De Kim Young-ha (1968) suele pregonarse que su narrativa busca nuevas formas para la novela surcoreana. Pero, a decir verdad, sobra el gentilicio y el verbo es erróneo, porque lo que ha hecho Kim desde que debutó en 1996 con Tengo derecho a destruirme es encontrar nuevos modos de narrar. Quién sabe si mañana seguiremos aquí, la última de sus novelas y la única traducida al castellano junto con la citada, es una escalofriante historia sobre un asesino en serie enfermo de alzhéimer que, tras largos años de inactividad, decide volver a la acción para proteger a su hija. Articulada en fragmentos, alguno de apenas una línea, ninguno de más de dos páginas, la novela, tocada aquí y allá por sutiles pinceladas costumbristas, recrea el oscuro universo de la mente del homicida, en el que nada acaba siendo lo que al principio parece. Pecado tonto perdérsela.

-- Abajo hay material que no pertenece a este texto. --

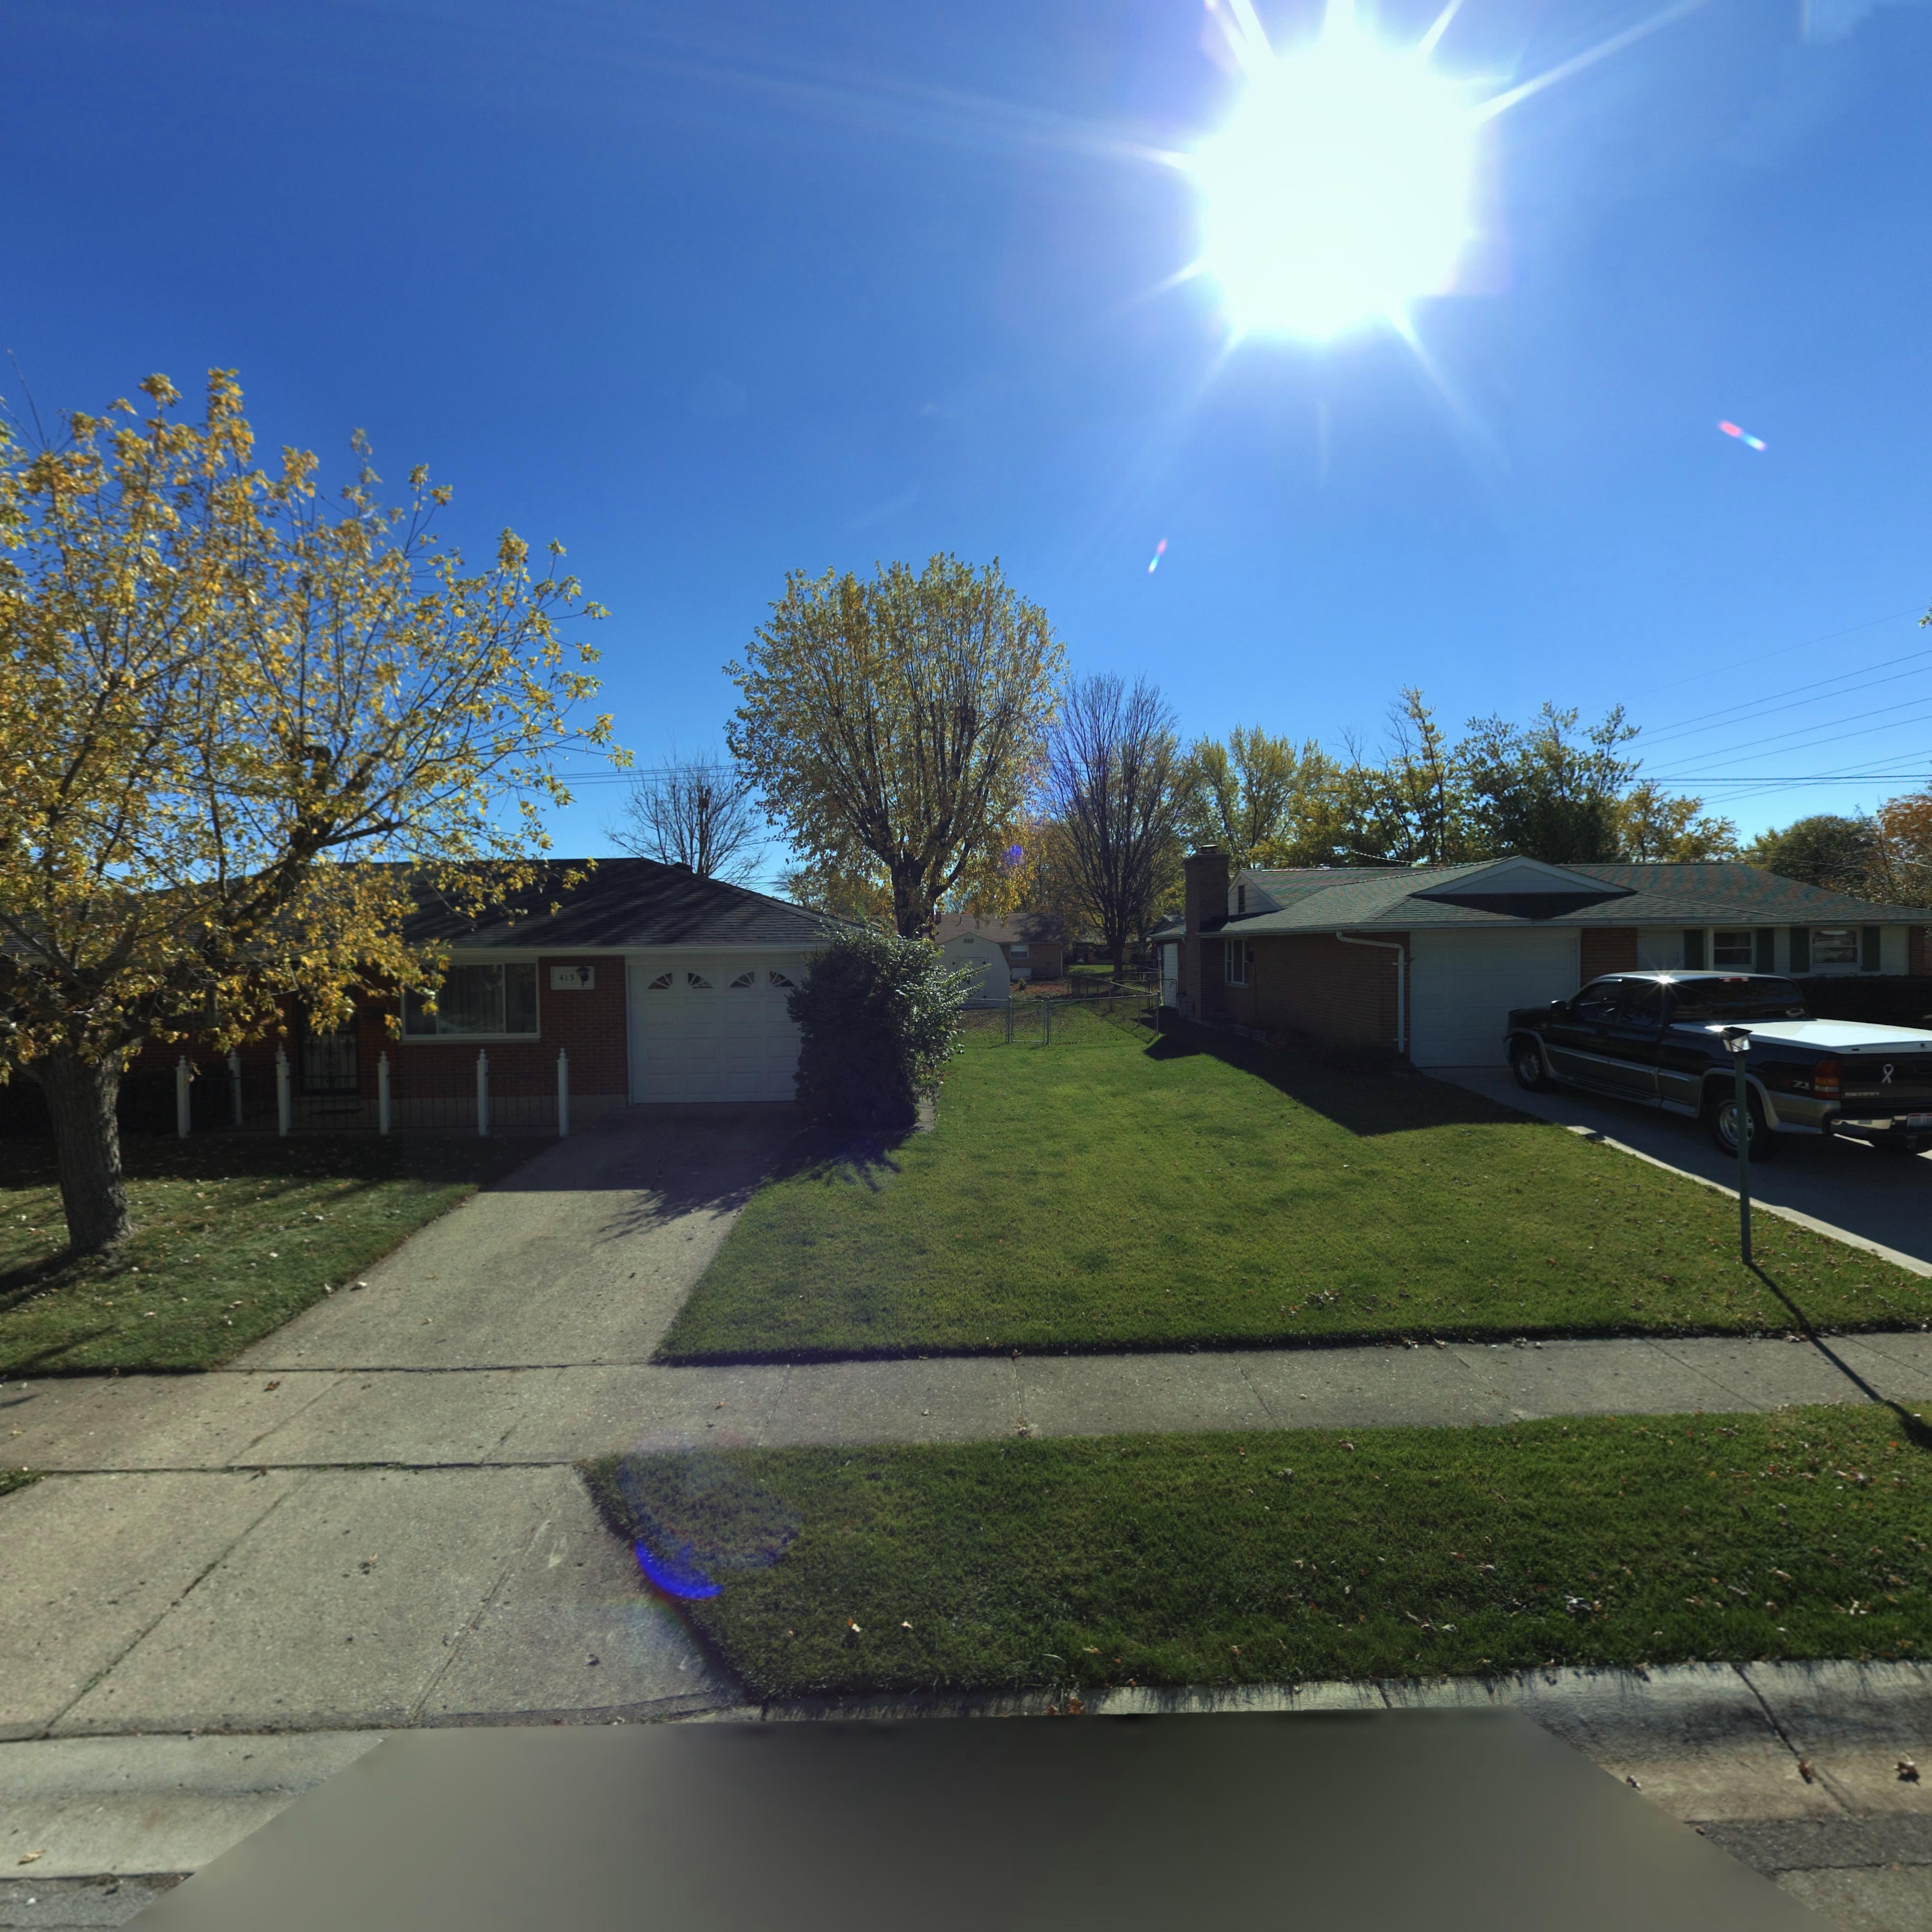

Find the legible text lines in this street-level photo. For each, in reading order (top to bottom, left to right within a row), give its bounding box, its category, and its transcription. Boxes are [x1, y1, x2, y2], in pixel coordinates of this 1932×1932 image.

[558, 973, 576, 983] StreetNumber: 413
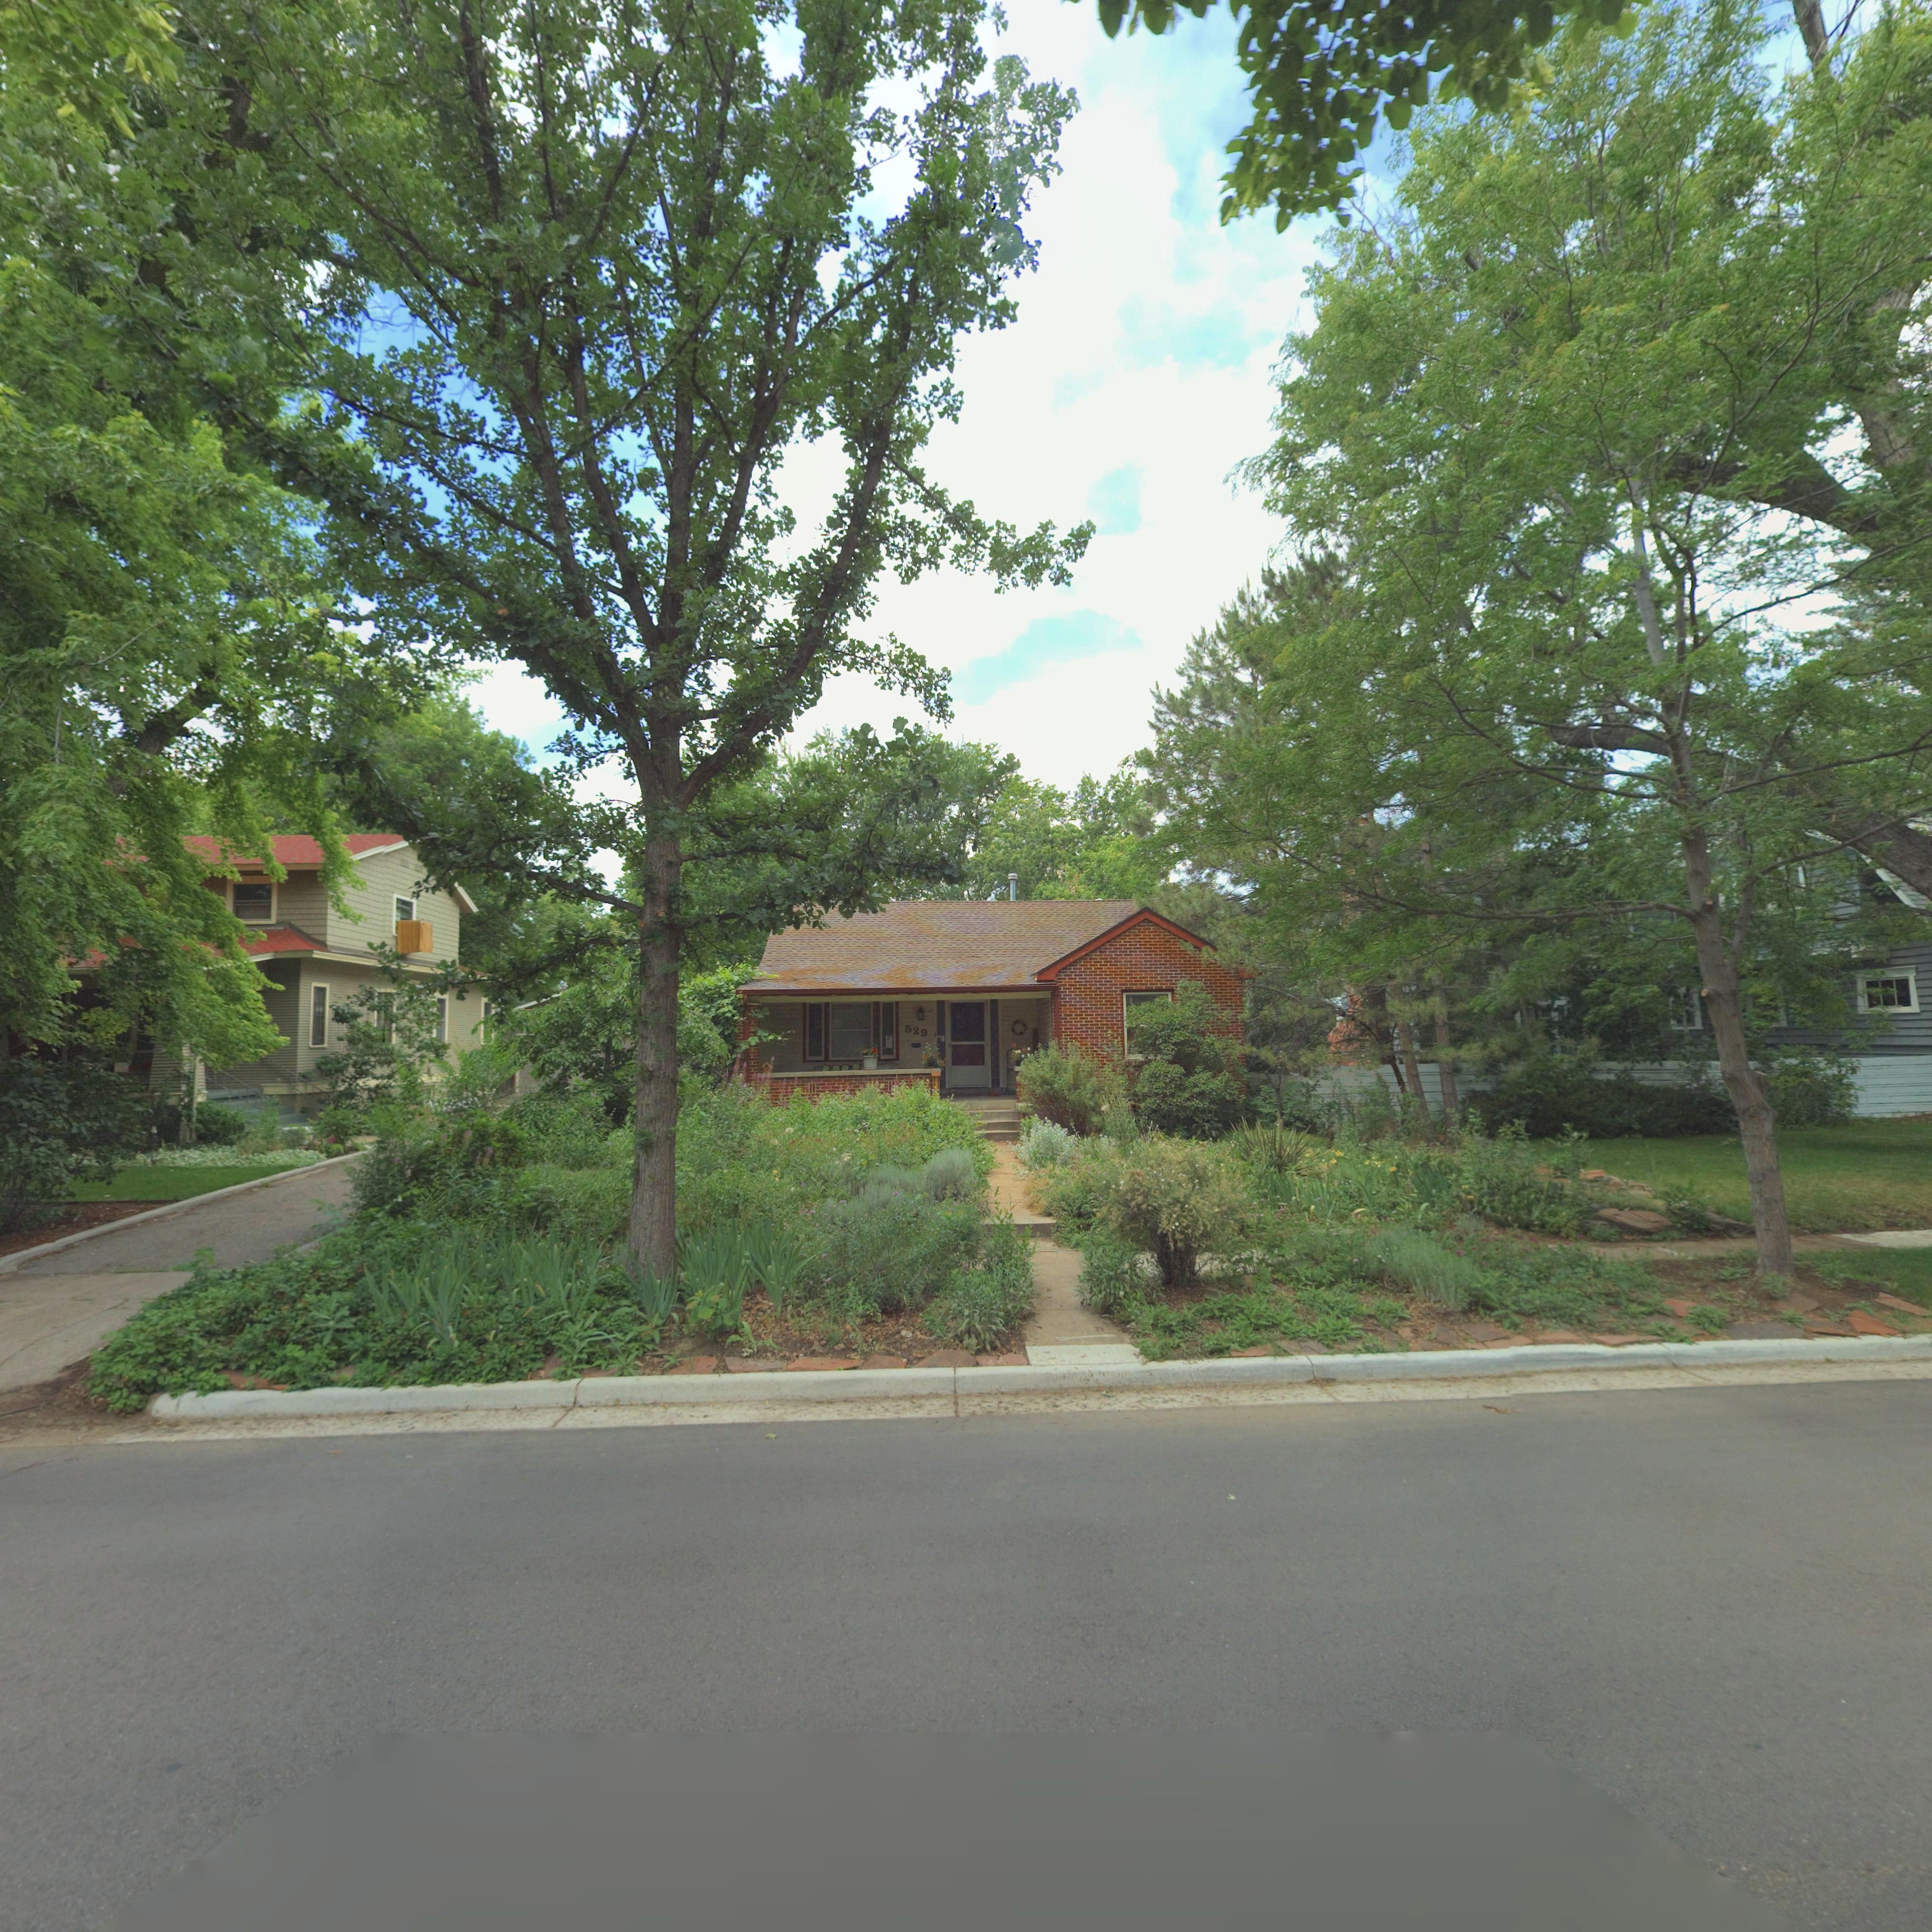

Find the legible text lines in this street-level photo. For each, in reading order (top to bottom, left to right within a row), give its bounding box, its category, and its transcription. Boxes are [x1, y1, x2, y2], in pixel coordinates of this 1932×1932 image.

[904, 1024, 928, 1037] StreetNumber: 529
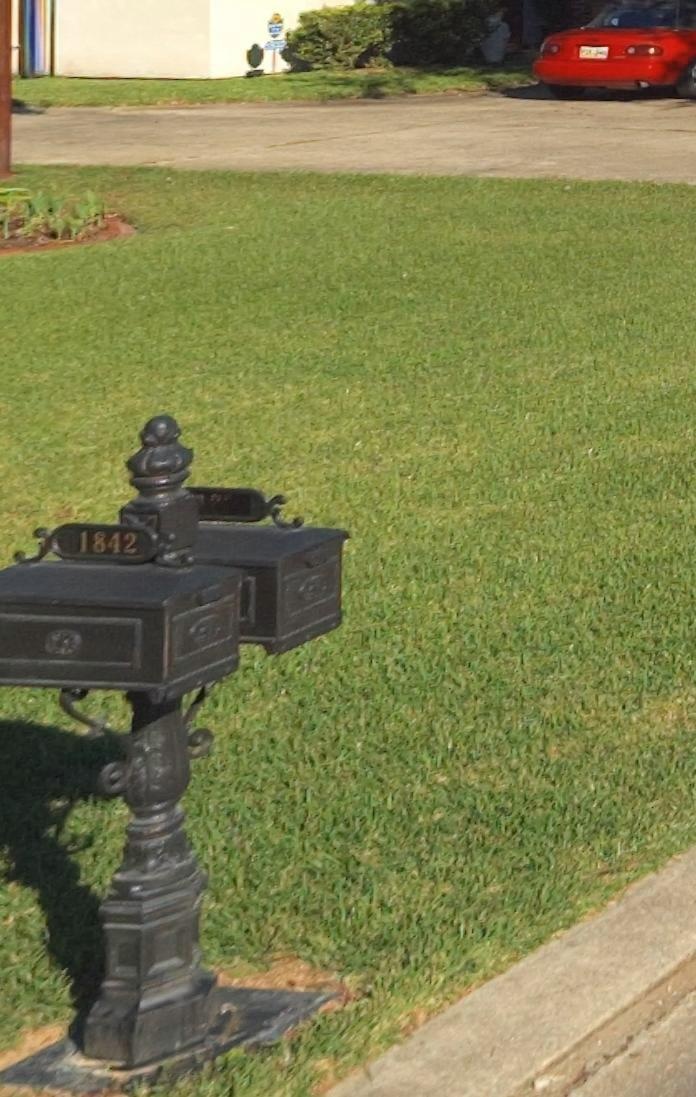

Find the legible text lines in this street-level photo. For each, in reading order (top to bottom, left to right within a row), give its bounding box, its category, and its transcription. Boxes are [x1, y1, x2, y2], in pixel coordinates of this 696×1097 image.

[76, 528, 140, 556] StreetNumber: 1842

Si no ha leído al serbio Basara no sabe lo que es leer más allá

La obra del serbio Svetislav Basara (1953) crece en un peculiar espacio en el que el humor más ácido, la parodia, el absurdo y una imaginación sin freno se alían y pelean para desnudarle las costuras a la realidad, darle la vuelta a la Historia y el sentido común, y dejar al lector cavilando si no será Basara quien lleva razón mientras los demás chapoteamos en una cruel fantasmagoría. De Basara ya conocíamos su Guía de Mongolia, que rompe todas las convenciones narrativas, incluidas las que ella misma genera, y los cuentos de Peking by night. En El ángel del atentado son las causas inmediatas de la I Guerra Mundial las que saltan por los aires a través de la correspondencia de ultratumba entre el archiduque Francisco Fernando, cuyo asesinato en Sarajevo desencadenó el conflicto, y un supuesto secretario póstumo del difunto. Pura vitamina para intrépidos.

Svetislav Basara. Automática

México en doce puñaladas directas al corazón

¿Secuestros? Pues claro.

¿Snuff? Por supuesto. ¿Mujeres de rebajas? Es consustancial.

¿Drogas? ¡Buff!

Estamos en México, el del siglo XXI, el que a las ancestrales mordidas y a la miseria inmemorial ha añadido la sangre del narco y las montañas de cadáveres de la guerra al narco. Un México que en la pluma, curtida, medida y afilada, de Iris García Cuevas (1977) es tanto un escalpelo como un escáner o el espejo que refleja el revés de las mentiras oficiales. Ojos que no ven, corazón desierto alberga una asombrosa, y dolorosa, colección de doce relatos con sorpresa que son otros tantos cortes axiales a las entrañas de una sociedad podrida. Más podrida aún de lo que imaginan. Y la sutil precisión con la que los conduce Iris García los eleva a la categoría que solo alcanzan las mejores narraciones negras: la del diagnóstico universal. Empiecen el año con doce puñaladas.